▶ _Problem statement_
Count the lines in the data below that contain the string "range", where uppercase and lowercase letters count as different. Reply with only the number.
START Input
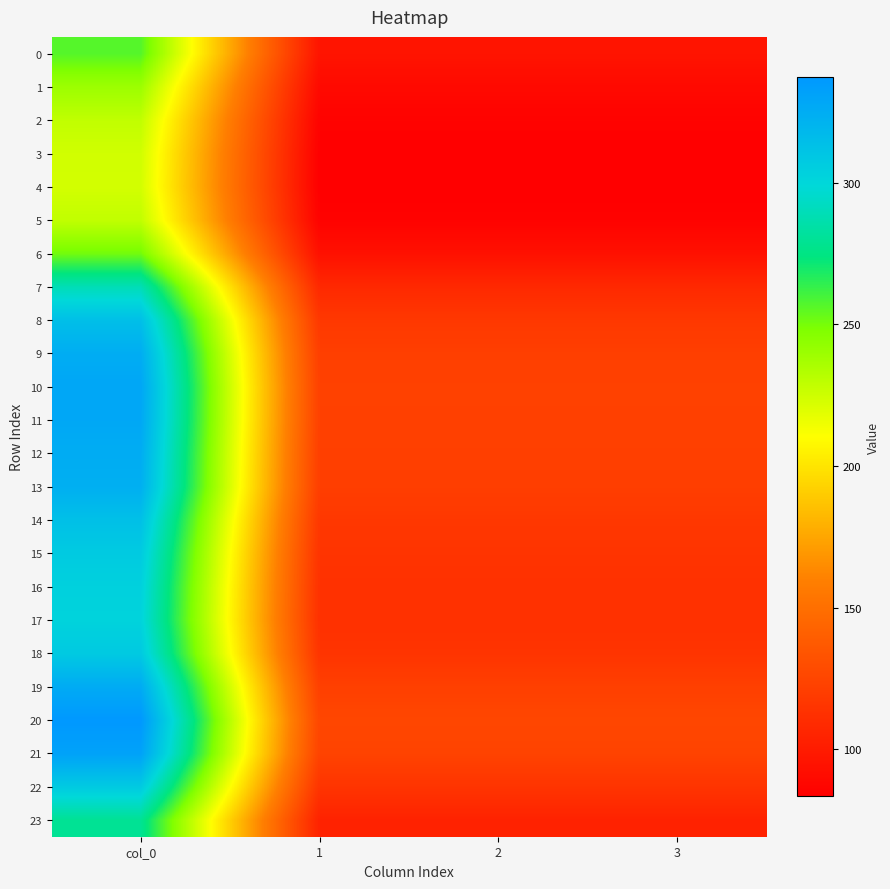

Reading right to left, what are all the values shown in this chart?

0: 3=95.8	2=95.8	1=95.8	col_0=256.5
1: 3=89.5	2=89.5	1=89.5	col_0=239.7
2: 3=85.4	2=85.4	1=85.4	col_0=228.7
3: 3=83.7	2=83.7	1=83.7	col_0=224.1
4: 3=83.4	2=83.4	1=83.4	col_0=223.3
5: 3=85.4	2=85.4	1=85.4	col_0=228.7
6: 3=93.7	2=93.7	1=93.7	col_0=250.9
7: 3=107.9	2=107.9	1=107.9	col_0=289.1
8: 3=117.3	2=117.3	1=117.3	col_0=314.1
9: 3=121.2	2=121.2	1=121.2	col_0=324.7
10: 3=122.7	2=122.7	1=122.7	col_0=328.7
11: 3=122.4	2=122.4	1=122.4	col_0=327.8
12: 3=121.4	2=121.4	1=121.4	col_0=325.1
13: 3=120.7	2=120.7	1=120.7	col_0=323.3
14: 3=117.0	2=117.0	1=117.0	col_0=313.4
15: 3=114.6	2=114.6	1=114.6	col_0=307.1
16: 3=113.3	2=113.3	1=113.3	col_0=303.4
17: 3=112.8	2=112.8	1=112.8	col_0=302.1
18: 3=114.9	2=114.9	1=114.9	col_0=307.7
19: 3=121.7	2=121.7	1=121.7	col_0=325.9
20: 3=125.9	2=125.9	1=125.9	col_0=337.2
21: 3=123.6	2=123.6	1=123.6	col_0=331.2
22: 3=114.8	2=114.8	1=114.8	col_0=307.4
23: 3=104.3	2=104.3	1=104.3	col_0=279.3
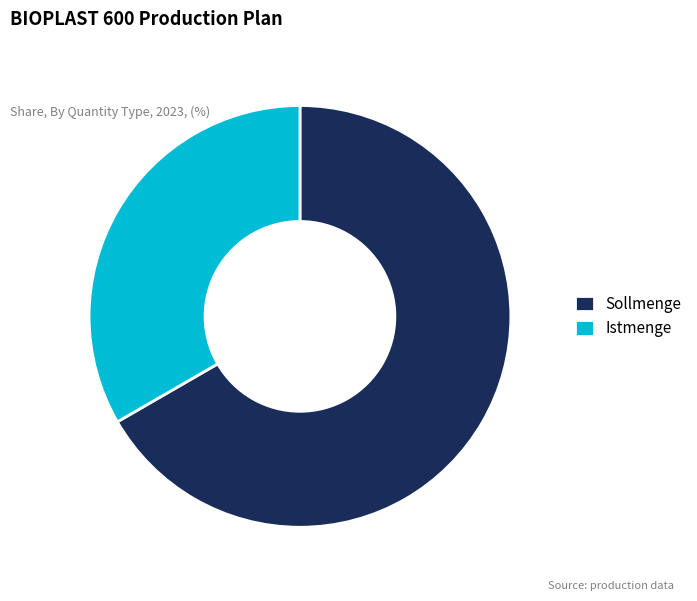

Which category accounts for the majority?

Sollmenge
END Input
START Input
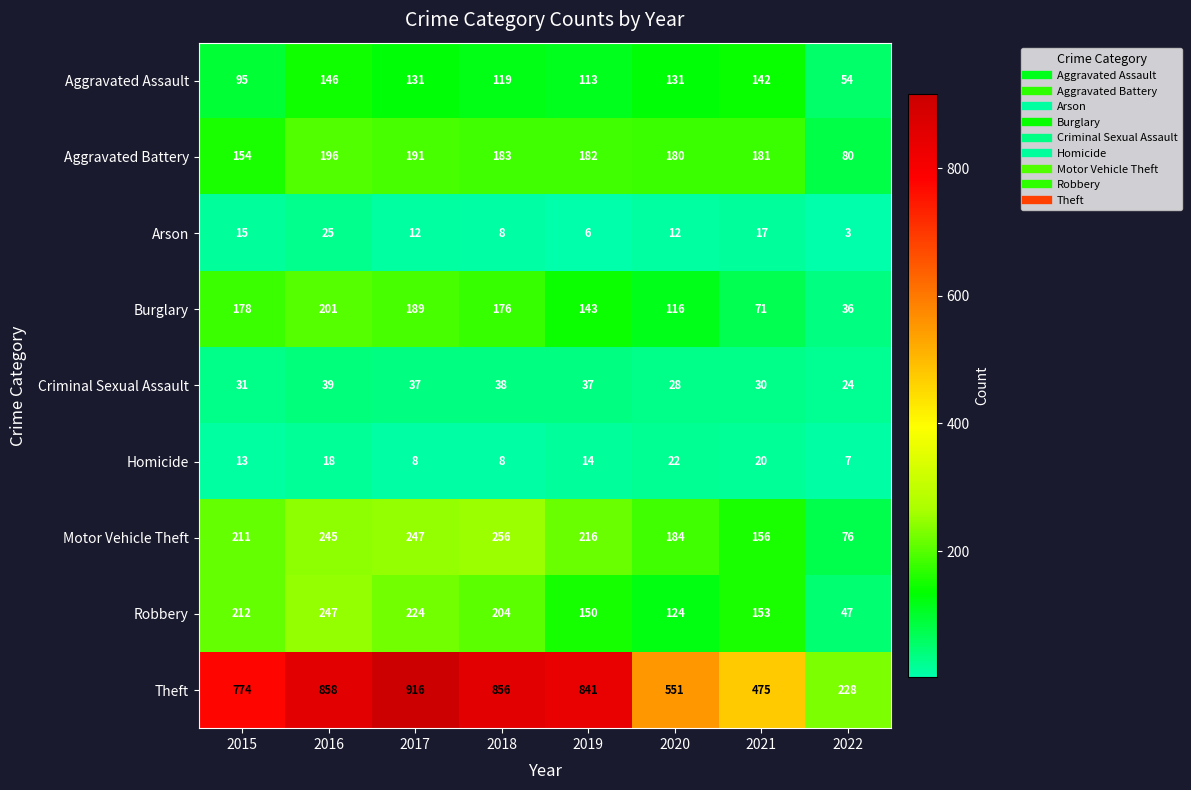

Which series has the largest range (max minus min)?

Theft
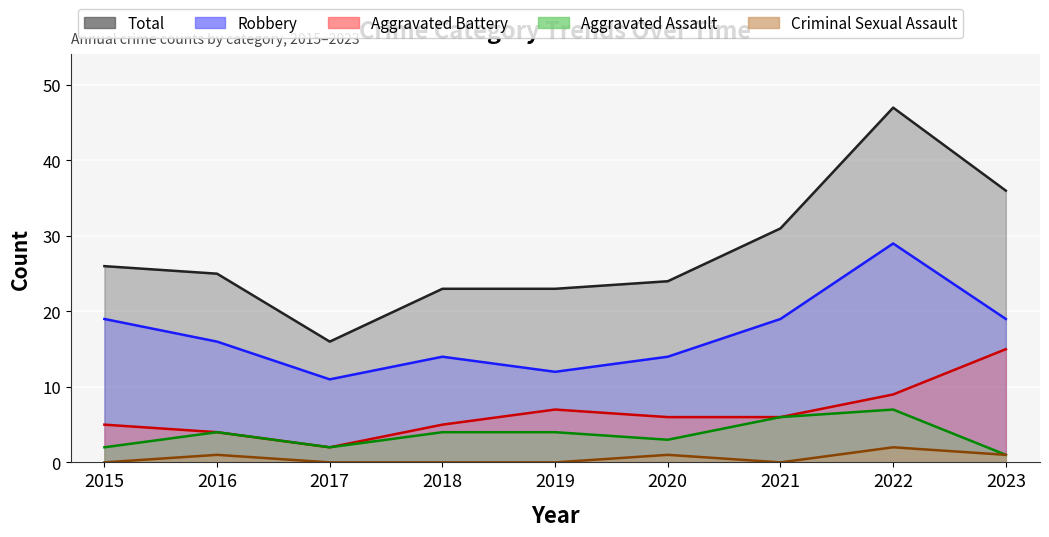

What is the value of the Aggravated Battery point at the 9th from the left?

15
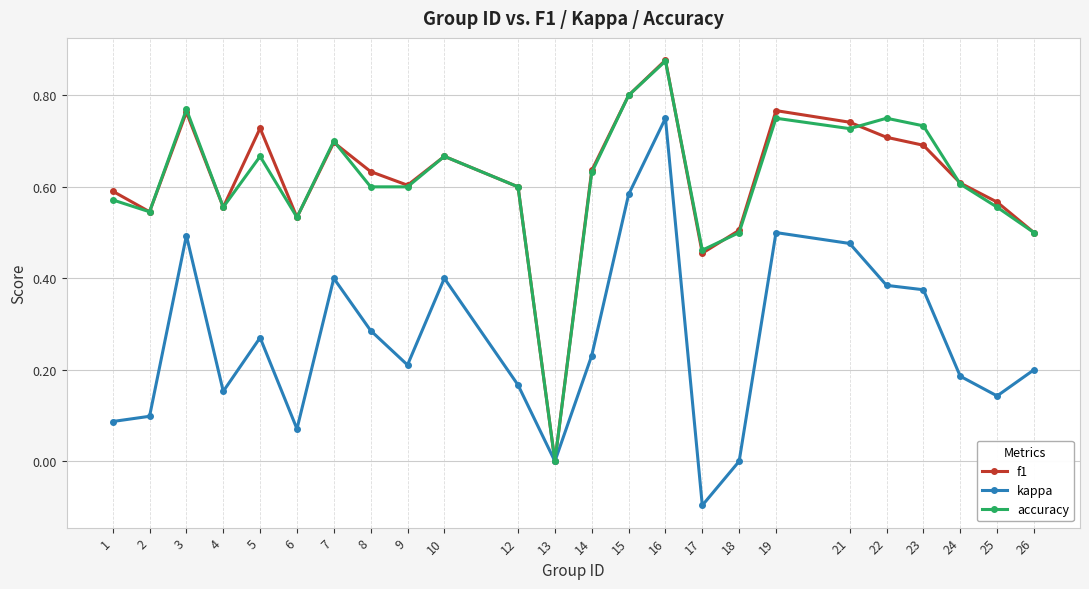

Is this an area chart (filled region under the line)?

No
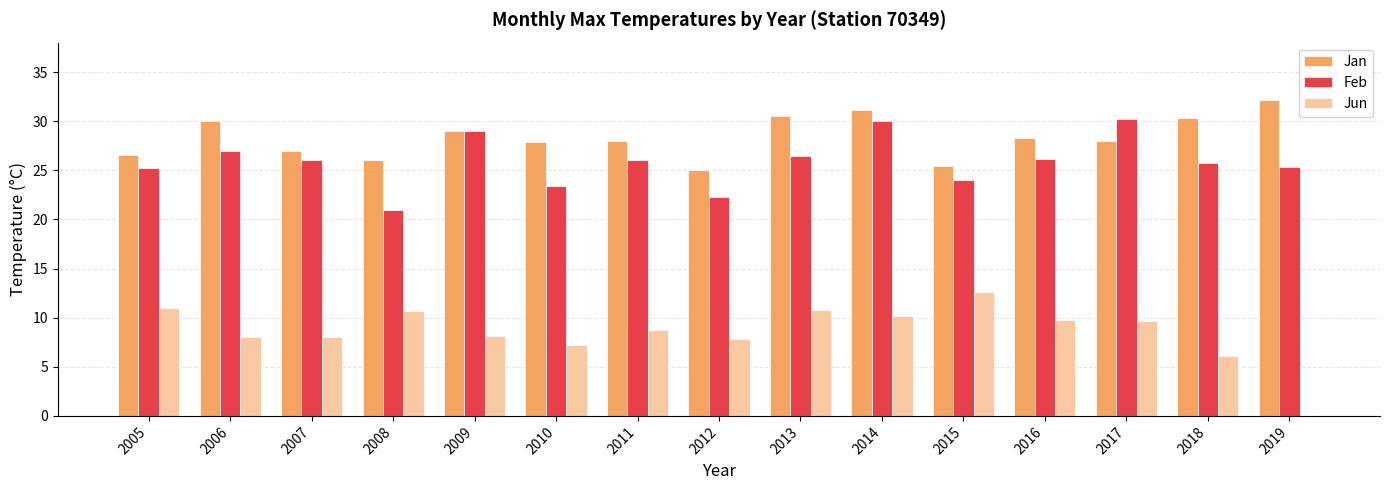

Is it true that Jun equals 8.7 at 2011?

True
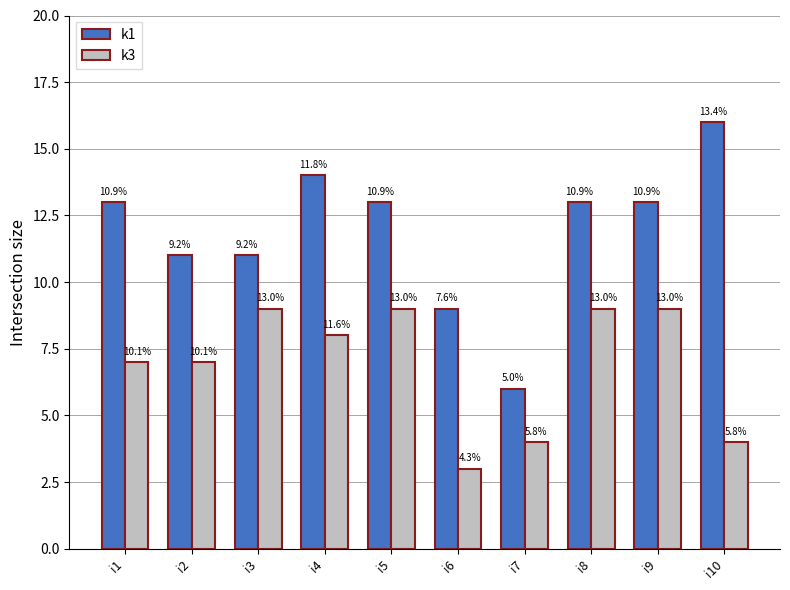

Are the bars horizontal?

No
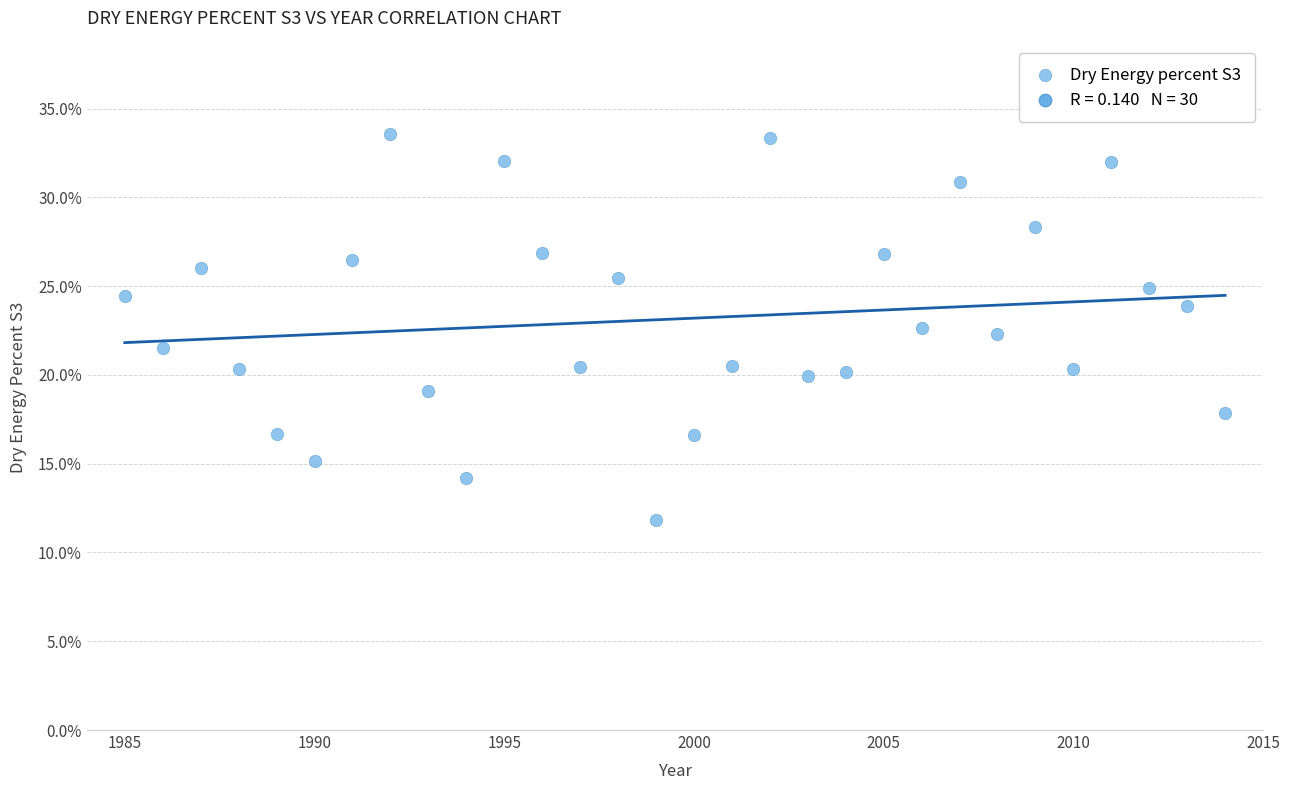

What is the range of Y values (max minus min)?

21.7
END Input
▶ _Finished task_
2